The experimental results are shown in Table 5. This proposed scheme can detect DDoS attack on SDN Controller more efficiently, because it can extract the spatial and temporal characteristics of the data flow.

Fig. 5.
figure 5

ROC curve comparison for different algorithms

Fig. 6.
figure 6

System CPU utilization

TP(True Positive) represents the number of samples that the detection algorithm correctly determines to be attacked. TN(True Negative) represents the number of normal samples that are determined correctly. In that vein, FP(False Positive) is the number of normal samples that are incorrectly identified as attack samples. FN(False Negative) represents the number of attack samples that are incorrectly determined as normal samples.

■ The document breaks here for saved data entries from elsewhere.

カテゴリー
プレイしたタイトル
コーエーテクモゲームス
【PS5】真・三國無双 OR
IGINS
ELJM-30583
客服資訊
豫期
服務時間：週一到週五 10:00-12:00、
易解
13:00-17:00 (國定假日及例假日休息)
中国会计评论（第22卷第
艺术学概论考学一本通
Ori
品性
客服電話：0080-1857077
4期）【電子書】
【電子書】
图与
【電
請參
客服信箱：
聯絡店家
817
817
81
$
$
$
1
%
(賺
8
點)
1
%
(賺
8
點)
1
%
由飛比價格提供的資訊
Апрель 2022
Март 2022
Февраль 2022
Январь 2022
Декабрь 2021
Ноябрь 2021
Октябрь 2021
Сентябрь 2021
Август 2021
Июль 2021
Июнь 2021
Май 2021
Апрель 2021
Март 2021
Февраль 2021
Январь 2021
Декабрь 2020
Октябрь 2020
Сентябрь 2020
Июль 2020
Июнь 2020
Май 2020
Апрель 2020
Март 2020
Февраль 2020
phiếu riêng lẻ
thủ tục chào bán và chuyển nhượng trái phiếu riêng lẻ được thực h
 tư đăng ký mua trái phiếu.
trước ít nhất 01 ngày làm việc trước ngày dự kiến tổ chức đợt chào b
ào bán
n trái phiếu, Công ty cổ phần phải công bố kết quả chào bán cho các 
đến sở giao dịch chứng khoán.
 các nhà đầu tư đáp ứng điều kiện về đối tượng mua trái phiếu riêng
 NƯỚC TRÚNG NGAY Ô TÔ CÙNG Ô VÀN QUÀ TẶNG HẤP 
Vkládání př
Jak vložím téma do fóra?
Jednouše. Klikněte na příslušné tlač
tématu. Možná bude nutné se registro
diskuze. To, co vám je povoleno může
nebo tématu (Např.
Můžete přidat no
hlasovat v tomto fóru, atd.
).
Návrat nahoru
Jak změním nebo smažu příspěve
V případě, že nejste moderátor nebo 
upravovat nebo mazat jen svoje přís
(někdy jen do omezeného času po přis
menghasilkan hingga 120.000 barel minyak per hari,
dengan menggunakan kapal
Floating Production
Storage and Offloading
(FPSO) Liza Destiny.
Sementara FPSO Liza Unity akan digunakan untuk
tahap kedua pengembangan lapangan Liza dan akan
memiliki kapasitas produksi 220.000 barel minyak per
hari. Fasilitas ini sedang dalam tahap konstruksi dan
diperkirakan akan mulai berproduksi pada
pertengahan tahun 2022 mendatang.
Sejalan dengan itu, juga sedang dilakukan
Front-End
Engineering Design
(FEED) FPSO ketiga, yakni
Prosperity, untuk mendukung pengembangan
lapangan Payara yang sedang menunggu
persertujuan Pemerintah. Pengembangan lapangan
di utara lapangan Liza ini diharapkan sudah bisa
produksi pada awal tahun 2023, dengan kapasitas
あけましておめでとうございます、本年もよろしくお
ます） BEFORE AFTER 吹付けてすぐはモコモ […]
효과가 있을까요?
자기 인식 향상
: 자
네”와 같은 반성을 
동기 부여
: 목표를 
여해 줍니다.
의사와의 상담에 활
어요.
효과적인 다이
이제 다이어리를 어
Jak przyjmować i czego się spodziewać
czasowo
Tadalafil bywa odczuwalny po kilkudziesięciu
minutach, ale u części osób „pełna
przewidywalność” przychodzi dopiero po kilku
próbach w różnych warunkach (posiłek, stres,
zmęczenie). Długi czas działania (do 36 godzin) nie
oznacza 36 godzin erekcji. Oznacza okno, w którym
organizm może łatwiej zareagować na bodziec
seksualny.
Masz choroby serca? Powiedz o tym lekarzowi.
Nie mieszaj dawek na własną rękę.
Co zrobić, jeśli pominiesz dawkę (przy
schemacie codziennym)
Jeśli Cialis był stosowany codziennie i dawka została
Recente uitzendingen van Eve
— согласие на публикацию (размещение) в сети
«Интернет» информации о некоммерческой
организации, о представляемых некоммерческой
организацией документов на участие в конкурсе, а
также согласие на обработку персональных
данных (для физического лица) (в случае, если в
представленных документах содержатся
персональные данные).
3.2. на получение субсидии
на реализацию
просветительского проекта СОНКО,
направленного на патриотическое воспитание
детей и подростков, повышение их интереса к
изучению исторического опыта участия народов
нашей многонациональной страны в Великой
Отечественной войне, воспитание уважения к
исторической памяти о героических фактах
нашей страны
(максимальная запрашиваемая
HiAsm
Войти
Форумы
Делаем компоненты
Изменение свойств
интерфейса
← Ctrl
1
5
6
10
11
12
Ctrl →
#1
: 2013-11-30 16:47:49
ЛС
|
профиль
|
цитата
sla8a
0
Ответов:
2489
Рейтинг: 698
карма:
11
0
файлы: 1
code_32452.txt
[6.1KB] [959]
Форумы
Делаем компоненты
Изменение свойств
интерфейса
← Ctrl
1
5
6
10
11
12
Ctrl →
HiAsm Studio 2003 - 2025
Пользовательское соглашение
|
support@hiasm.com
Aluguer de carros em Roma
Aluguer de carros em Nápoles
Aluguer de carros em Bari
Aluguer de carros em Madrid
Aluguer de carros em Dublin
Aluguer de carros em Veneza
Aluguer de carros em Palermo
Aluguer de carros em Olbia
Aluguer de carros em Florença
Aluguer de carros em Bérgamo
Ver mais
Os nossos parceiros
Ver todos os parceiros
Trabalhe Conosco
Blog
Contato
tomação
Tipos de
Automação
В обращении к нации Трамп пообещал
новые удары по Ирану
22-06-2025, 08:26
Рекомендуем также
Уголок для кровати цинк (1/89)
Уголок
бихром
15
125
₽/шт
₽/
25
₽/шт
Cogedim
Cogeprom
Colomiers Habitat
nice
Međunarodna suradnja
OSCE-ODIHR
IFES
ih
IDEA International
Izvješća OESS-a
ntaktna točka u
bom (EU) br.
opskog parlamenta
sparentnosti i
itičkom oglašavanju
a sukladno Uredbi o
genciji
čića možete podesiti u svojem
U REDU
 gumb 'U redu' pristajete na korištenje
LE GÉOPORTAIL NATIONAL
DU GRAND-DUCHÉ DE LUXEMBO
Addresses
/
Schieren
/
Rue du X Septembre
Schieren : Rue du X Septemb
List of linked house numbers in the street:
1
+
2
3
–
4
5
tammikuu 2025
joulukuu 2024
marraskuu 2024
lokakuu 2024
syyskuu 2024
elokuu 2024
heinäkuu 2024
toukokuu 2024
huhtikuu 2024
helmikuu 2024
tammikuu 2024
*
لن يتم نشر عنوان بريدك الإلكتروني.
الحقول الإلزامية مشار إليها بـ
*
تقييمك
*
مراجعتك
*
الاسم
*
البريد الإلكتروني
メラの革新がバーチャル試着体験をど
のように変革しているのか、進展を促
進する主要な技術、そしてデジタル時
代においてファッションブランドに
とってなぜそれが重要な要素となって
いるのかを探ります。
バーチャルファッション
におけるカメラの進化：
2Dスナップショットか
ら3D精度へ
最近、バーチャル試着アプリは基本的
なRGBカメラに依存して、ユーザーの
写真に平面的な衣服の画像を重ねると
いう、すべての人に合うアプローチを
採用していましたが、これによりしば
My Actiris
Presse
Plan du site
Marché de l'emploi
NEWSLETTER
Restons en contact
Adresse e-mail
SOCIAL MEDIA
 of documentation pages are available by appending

The Receiver Operating Characteristic(ROC)curve, as a standard measure of classifier classification, can reflect the performance of the classifier. As shown in Fig. 5, the scheme proposed is superior in detecting DDoS attack on SDN Controller.

The CPU consumption rate of the victim host is shown in Fig. 6. Since this scheme can quickly detect the attack and send out the defensive flow entry to block the attack data, so that the CPU utilization of the victim service can always maintain the normal state. Compared with the scheme [22], the defensive flow entry issued by our method can regulate network traffic in a more granular way instead of directly cutting off the traffic sent to the victim’s IP address, so the CPU consumption rate of this scheme is lower.

6 Conclusion

This paper proposes a scheme to detect and defense DDoS attack on SDN Controller based on spatial-temporal feature. By extracting the spatial and temporal characteristics of the data flow, the scheme can accurately detect DDoS attack on SDN Controller. The defense module of the scheme generates the defensive flow entry through the lightweight calculation to carry on the fine-grained regulation to the data flow. The experiment is operated on the DARPA1999 data set. The experimental results show that the proposed scheme could detect DDoS attack on SDN Controller more accurately.